Additional notation

The CCL-book very frequently uses the term $\downarrow\!\!x \cap K(L)$. While this term is not particularly complicated, we were afraid that we might run into typing problems as redefinitions $^{\:\alph{redefinitions}}$ are delicate constructs allowed only for functors and not for terms. Therefore, the following shorthand notation was introduced

definition
  let L be non empty reflexive RelStr,  x be Element of L;
  func compactbelow x -> Subset of L equals          :: WAYBEL_8:def 2 
    { y where y is Element of L: x >= y & y is compact };
end;

which substantially simplified further writing. The above definition employs the Fraenkel operator in its definiens. The Fraenkel operator is very convenient in definitions since we do not have to prove existence.

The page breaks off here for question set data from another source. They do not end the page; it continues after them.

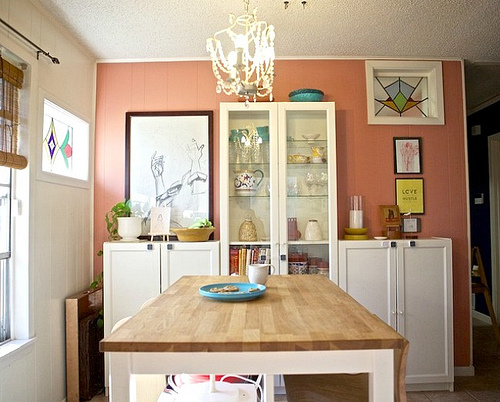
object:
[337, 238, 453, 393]
cabinet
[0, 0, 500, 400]
dining room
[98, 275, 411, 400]
table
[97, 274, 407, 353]
butcher block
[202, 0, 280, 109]
chandelier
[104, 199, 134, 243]
plant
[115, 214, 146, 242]
vase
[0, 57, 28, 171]
blinds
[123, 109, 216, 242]
picture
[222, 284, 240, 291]
cookies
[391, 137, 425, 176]
print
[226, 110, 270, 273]
glass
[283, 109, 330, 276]
windows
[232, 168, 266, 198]
items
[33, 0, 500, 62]
ceiling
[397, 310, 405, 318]
knob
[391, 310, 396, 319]
knob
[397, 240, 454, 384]
cabinet door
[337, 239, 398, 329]
cabinet door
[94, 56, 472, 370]
room peach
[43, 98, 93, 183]
window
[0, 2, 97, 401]
wall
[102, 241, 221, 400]
cabinet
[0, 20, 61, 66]
rod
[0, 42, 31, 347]
window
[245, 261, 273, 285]
cup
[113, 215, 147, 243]
pot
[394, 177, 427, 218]
picture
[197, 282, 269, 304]
plate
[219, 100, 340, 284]
cabinet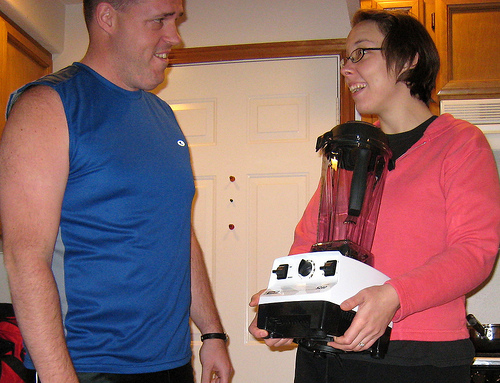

However, using such a definition is rather tedious and thus a more convenient characterization of the defined notion is expressed as a theorem.

theorem                                                  :: WAYBEL_8:4 
for L be non empty reflexive RelStr, x, y be Element of L 
 holds y in compactbelow x iff x >= y & y is compact;

The original $\downarrow\!\!x \cap K(L)$ from the CCL-book is written as compactbelow x and the following theorem shows that they are equivalent.

theorem                                                  :: WAYBEL_8:5 
for L be non empty reflexive RelStr, x be Element of L holds 
  compactbelow x = downarrow x /\ the carrier of CompactSublatt L;